= Beginning of Section =
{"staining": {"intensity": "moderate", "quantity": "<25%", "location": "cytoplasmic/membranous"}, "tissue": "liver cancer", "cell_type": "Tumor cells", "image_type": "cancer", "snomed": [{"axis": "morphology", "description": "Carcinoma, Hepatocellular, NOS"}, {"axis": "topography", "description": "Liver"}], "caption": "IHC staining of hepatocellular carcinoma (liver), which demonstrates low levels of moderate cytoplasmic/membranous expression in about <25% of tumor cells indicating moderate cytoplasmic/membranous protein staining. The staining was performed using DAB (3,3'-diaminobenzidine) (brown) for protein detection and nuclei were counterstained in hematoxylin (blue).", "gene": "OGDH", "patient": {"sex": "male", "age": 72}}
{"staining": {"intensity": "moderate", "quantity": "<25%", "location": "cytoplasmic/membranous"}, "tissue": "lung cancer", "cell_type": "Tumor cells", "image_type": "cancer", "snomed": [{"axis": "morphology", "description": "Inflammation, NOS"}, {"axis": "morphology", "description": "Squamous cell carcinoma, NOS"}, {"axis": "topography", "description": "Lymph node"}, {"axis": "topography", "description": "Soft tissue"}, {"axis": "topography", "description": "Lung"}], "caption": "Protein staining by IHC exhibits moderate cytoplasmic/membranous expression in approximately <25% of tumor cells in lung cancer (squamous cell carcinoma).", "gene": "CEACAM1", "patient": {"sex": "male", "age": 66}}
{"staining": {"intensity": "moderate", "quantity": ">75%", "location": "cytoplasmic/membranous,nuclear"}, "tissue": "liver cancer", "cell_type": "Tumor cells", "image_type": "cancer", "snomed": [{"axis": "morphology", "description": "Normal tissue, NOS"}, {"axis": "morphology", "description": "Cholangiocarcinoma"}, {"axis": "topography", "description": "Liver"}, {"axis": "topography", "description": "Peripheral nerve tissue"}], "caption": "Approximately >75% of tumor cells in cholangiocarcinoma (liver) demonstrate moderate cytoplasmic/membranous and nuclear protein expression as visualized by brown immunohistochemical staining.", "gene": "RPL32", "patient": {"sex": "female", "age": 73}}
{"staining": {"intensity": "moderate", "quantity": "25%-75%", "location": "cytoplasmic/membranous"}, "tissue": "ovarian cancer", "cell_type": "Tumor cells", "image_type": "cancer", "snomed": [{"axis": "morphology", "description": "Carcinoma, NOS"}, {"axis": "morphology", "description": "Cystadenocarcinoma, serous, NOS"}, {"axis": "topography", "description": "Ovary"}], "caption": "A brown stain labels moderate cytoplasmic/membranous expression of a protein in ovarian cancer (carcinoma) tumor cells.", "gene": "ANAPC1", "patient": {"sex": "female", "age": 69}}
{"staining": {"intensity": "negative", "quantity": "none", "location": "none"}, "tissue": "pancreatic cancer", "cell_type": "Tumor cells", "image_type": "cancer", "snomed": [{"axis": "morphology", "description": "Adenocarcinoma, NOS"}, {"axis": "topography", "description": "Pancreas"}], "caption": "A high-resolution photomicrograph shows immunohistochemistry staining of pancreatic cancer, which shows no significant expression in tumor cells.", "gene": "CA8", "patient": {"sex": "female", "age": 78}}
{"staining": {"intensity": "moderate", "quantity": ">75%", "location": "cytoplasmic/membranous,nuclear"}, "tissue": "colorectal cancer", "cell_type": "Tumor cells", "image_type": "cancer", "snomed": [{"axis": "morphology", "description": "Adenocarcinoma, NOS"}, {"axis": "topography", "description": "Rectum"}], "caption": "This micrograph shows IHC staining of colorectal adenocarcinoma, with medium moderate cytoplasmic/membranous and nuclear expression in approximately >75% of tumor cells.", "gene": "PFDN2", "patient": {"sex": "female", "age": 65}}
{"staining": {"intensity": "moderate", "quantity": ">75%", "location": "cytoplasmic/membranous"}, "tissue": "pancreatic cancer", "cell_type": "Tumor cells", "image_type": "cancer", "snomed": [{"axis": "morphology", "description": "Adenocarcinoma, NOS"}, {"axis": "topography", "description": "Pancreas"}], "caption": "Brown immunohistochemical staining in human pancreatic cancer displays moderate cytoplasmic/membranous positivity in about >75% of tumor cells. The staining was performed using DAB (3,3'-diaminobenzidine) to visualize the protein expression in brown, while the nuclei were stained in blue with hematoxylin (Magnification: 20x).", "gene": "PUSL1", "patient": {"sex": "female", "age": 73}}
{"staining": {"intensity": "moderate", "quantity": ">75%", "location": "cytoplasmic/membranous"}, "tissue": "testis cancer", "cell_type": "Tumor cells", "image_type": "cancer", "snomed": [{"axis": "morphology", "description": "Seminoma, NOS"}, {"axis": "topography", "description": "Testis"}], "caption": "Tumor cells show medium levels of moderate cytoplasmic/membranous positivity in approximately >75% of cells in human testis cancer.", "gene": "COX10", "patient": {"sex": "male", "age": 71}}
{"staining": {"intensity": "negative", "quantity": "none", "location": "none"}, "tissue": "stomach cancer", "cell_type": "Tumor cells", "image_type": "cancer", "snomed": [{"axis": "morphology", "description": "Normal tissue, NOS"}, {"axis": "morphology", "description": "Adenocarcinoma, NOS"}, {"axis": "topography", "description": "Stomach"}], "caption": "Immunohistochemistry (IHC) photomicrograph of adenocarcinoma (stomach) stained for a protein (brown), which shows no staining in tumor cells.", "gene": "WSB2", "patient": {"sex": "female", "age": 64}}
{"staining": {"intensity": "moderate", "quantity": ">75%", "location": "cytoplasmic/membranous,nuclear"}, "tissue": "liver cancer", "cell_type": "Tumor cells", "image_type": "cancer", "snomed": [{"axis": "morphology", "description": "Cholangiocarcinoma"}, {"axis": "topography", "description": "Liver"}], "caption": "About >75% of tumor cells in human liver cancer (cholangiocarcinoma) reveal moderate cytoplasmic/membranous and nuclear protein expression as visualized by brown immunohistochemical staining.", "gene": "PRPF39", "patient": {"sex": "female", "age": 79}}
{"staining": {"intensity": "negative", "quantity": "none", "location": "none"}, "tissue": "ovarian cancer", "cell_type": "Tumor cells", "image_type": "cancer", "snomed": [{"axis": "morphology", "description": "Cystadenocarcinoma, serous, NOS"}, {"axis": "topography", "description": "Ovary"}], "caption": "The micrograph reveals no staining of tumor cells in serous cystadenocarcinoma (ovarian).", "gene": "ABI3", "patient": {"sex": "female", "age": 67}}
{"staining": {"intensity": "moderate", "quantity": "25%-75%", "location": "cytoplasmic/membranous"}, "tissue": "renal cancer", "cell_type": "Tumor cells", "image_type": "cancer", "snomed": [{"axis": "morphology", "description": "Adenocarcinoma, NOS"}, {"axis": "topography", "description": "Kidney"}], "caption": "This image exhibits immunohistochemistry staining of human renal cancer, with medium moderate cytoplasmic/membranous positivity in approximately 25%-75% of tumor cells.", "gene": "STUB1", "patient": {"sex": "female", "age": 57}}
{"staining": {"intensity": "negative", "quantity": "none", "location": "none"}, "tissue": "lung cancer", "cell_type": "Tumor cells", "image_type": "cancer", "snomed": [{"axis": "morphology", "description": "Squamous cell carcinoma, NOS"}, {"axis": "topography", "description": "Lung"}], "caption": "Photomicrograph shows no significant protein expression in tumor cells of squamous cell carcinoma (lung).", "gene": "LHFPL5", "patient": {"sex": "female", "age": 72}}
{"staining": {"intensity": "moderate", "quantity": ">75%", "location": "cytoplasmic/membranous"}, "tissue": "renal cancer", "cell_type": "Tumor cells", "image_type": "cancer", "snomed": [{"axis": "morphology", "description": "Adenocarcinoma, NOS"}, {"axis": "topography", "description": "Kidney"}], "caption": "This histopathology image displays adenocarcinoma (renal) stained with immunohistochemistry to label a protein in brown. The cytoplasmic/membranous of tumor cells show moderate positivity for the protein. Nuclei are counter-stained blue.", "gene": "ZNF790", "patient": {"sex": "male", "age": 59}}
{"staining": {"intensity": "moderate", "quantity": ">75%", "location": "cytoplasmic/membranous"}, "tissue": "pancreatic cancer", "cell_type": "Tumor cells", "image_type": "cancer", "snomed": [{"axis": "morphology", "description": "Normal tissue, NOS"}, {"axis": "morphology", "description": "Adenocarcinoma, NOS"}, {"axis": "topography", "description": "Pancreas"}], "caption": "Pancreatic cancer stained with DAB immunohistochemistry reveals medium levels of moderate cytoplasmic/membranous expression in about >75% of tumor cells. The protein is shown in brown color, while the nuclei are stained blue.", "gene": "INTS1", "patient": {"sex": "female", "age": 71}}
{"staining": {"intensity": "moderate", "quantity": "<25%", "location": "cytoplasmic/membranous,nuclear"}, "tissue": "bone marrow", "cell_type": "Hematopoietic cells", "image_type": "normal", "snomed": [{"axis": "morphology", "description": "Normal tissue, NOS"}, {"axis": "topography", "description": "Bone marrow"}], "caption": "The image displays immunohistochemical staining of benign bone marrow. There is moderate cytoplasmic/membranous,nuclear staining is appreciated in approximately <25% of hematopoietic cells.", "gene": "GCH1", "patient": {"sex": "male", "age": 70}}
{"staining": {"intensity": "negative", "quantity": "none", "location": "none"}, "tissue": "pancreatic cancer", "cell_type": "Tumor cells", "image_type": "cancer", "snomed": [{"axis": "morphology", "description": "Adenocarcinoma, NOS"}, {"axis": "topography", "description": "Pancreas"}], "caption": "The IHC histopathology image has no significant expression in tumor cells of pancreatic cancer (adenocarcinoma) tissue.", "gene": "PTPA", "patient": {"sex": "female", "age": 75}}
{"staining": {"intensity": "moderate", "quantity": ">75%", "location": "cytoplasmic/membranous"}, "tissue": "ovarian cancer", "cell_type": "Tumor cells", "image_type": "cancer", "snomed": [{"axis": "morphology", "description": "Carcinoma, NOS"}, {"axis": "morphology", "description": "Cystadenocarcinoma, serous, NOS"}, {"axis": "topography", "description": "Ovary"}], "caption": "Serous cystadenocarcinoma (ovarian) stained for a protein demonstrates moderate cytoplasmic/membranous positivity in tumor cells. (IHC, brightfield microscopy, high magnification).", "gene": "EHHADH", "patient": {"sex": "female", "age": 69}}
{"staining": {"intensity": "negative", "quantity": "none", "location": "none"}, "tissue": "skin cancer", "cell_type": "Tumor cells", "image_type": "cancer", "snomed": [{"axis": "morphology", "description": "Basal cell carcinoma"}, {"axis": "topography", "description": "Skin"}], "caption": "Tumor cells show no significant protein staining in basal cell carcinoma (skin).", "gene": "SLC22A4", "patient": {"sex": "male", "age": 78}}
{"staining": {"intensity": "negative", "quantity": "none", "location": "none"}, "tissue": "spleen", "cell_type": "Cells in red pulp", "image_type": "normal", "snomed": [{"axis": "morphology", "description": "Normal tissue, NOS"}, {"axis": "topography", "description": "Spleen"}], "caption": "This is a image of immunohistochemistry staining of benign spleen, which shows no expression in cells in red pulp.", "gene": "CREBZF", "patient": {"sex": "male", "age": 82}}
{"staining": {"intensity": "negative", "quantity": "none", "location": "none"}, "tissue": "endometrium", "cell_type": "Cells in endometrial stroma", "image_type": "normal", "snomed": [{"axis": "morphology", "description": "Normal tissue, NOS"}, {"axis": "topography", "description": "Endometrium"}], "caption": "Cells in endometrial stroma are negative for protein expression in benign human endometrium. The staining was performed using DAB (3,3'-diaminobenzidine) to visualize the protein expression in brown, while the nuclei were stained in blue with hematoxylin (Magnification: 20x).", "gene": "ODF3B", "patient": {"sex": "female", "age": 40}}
= End of Section =
:: Problem description ::
What you return should be the lines from the beginning of the records through the one that contains "staining by IHC", repeated exactly and with no additions.

:: Result of this exercise ::
{"staining": {"intensity": "moderate", "quantity": "<25%", "location": "cytoplasmic/membranous"}, "tissue": "liver cancer", "cell_type": "Tumor cells", "image_type": "cancer", "snomed": [{"axis": "morphology", "description": "Carcinoma, Hepatocellular, NOS"}, {"axis": "topography", "description": "Liver"}], "caption": "IHC staining of hepatocellular carcinoma (liver), which demonstrates low levels of moderate cytoplasmic/membranous expression in about <25% of tumor cells indicating moderate cytoplasmic/membranous protein staining. The staining was performed using DAB (3,3'-diaminobenzidine) (brown) for protein detection and nuclei were counterstained in hematoxylin (blue).", "gene": "OGDH", "patient": {"sex": "male", "age": 72}}
{"staining": {"intensity": "moderate", "quantity": "<25%", "location": "cytoplasmic/membranous"}, "tissue": "lung cancer", "cell_type": "Tumor cells", "image_type": "cancer", "snomed": [{"axis": "morphology", "description": "Inflammation, NOS"}, {"axis": "morphology", "description": "Squamous cell carcinoma, NOS"}, {"axis": "topography", "description": "Lymph node"}, {"axis": "topography", "description": "Soft tissue"}, {"axis": "topography", "description": "Lung"}], "caption": "Protein staining by IHC exhibits moderate cytoplasmic/membranous expression in approximately <25% of tumor cells in lung cancer (squamous cell carcinoma).", "gene": "CEACAM1", "patient": {"sex": "male", "age": 66}}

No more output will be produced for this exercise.